■ **Goal of the exercise**:
Render each line of the rows below as one string in a JSON list, leaving out the blank lines.
BEGIN Extracted data
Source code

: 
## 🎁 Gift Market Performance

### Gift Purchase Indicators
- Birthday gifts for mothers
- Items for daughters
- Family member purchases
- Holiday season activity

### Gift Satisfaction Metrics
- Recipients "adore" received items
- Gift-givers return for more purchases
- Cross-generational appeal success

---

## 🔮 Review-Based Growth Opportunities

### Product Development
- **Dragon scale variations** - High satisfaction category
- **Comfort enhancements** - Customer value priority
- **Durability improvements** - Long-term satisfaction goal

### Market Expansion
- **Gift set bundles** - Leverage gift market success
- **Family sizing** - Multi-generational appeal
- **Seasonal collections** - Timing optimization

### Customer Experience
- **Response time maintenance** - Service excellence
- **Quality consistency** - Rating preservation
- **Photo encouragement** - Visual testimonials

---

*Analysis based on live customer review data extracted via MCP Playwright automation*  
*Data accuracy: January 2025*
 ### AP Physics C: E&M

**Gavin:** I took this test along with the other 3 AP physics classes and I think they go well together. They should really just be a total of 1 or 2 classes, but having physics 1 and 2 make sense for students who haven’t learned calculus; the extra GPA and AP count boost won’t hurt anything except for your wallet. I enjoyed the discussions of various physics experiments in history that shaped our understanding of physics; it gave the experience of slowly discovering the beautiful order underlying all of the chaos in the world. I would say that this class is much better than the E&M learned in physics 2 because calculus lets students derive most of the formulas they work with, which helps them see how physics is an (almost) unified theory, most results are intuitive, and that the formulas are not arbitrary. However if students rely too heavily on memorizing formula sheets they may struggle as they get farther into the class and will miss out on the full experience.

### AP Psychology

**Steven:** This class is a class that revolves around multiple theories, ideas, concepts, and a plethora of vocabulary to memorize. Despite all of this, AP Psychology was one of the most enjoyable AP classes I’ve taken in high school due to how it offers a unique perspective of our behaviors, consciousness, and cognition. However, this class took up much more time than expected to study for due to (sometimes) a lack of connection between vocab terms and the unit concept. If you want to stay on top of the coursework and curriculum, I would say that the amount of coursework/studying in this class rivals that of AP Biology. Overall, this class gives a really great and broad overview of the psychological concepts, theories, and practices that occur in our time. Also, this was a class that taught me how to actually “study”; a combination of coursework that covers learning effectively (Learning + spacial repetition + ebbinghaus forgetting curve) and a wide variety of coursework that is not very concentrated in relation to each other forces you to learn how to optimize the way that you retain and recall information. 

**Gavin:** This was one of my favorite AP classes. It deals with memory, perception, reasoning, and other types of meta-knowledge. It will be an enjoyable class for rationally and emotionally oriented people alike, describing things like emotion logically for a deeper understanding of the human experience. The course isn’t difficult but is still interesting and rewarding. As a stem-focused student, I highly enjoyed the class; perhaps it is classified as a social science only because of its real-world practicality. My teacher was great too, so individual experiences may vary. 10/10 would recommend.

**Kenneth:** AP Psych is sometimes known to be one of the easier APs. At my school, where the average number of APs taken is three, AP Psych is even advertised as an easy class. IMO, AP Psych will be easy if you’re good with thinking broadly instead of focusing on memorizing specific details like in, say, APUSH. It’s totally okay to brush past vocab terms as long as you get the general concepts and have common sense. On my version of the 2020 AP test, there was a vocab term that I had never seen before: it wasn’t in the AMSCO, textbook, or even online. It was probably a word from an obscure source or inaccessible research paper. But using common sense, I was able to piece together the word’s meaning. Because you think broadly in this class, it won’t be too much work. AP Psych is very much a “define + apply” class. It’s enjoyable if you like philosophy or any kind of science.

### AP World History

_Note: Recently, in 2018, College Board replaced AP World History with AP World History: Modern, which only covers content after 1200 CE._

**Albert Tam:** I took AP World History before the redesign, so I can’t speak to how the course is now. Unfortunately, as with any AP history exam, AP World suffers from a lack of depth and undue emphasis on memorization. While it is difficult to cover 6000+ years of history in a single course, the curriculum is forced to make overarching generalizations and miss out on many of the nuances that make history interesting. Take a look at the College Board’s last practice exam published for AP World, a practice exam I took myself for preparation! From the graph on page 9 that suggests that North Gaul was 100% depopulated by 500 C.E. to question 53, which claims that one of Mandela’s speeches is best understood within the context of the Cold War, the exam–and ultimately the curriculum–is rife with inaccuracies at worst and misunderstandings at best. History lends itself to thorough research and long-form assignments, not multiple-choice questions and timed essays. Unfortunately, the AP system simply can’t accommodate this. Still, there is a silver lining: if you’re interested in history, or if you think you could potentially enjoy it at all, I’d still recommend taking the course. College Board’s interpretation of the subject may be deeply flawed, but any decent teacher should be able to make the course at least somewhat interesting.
END Extracted data
■ **Written solution**:
[
  "Source code",
  ": ",
  "## 🎁 Gift Market Performance",
  "### Gift Purchase Indicators",
  "- Birthday gifts for mothers",
  "- Items for daughters",
  "- Family member purchases",
  "- Holiday season activity",
  "### Gift Satisfaction Metrics",
  "- Recipients \"adore\" received items",
  "- Gift-givers return for more purchases",
  "- Cross-generational appeal success",
  "---",
  "## 🔮 Review-Based Growth Opportunities",
  "### Product Development",
  "- **Dragon scale variations** - High satisfaction category",
  "- **Comfort enhancements** - Customer value priority",
  "- **Durability improvements** - Long-term satisfaction goal",
  "### Market Expansion",
  "- **Gift set bundles** - Leverage gift market success",
  "- **Family sizing** - Multi-generational appeal",
  "- **Seasonal collections** - Timing optimization",
  "### Customer Experience",
  "- **Response time maintenance** - Service excellence",
  "- **Quality consistency** - Rating preservation",
  "- **Photo encouragement** - Visual testimonials",
  "---",
  "*Analysis based on live customer review data extracted via MCP Playwright automation*  ",
  "*Data accuracy: January 2025*",
  " ### AP Physics C: E&M",
  "**Gavin:** I took this test along with the other 3 AP physics classes and I think they go well together. They should really just be a total of 1 or 2 classes, but having physics 1 and 2 make sense for students who haven’t learned calculus; the extra GPA and AP count boost won’t hurt anything except for your wallet. I enjoyed the discussions of various physics experiments in history that shaped our understanding of physics; it gave the experience of slowly discovering the beautiful order underlying all of the chaos in the world. I would say that this class is much better than the E&M learned in physics 2 because calculus lets students derive most of the formulas they work with, which helps them see how physics is an (almost) unified theory, most results are intuitive, and that the formulas are not arbitrary. However if students rely too heavily on memorizing formula sheets they may struggle as they get farther into the class and will miss out on the full experience.",
  "### AP Psychology",
  "**Steven:** This class is a class that revolves around multiple theories, ideas, concepts, and a plethora of vocabulary to memorize. Despite all of this, AP Psychology was one of the most enjoyable AP classes I’ve taken in high school due to how it offers a unique perspective of our behaviors, consciousness, and cognition. However, this class took up much more time than expected to study for due to (sometimes) a lack of connection between vocab terms and the unit concept. If you want to stay on top of the coursework and curriculum, I would say that the amount of coursework/studying in this class rivals that of AP Biology. Overall, this class gives a really great and broad overview of the psychological concepts, theories, and practices that occur in our time. Also, this was a class that taught me how to actually “study”; a combination of coursework that covers learning effectively (Learning + spacial repetition + ebbinghaus forgetting curve) and a wide variety of coursework that is not very concentrated in relation to each other forces you to learn how to optimize the way that you retain and recall information. ",
  "**Gavin:** This was one of my favorite AP classes. It deals with memory, perception, reasoning, and other types of meta-knowledge. It will be an enjoyable class for rationally and emotionally oriented people alike, describing things like emotion logically for a deeper understanding of the human experience. The course isn’t difficult but is still interesting and rewarding. As a stem-focused student, I highly enjoyed the class; perhaps it is classified as a social science only because of its real-world practicality. My teacher was great too, so individual experiences may vary. 10/10 would recommend.",
  "**Kenneth:** AP Psych is sometimes known to be one of the easier APs. At my school, where the average number of APs taken is three, AP Psych is even advertised as an easy class. IMO, AP Psych will be easy if you’re good with thinking broadly instead of focusing on memorizing specific details like in, say, APUSH. It’s totally okay to brush past vocab terms as long as you get the general concepts and have common sense. On my version of the 2020 AP test, there was a vocab term that I had never seen before: it wasn’t in the AMSCO, textbook, or even online. It was probably a word from an obscure source or inaccessible research paper. But using common sense, I was able to piece together the word’s meaning. Because you think broadly in this class, it won’t be too much work. AP Psych is very much a “define + apply” class. It’s enjoyable if you like philosophy or any kind of science.",
  "### AP World History",
  "_Note: Recently, in 2018, College Board replaced AP World History with AP World History: Modern, which only covers content after 1200 CE._",
  "**Albert Tam:** I took AP World History before the redesign, so I can’t speak to how the course is now. Unfortunately, as with any AP history exam, AP World suffers from a lack of depth and undue emphasis on memorization. While it is difficult to cover 6000+ years of history in a single course, the curriculum is forced to make overarching generalizations and miss out on many of the nuances that make history interesting. Take a look at the College Board’s last practice exam published for AP World, a practice exam I took myself for preparation! From the graph on page 9 that suggests that North Gaul was 100% depopulated by 500 C.E. to question 53, which claims that one of Mandela’s speeches is best understood within the context of the Cold War, the exam–and ultimately the curriculum–is rife with inaccuracies at worst and misunderstandings at best. History lends itself to thorough research and long-form assignments, not multiple-choice questions and timed essays. Unfortunately, the AP system simply can’t accommodate this. Still, there is a silver lining: if you’re interested in history, or if you think you could potentially enjoy it at all, I’d still recommend taking the course. College Board’s interpretation of the subject may be deeply flawed, but any decent teacher should be able to make the course at least somewhat interesting."
]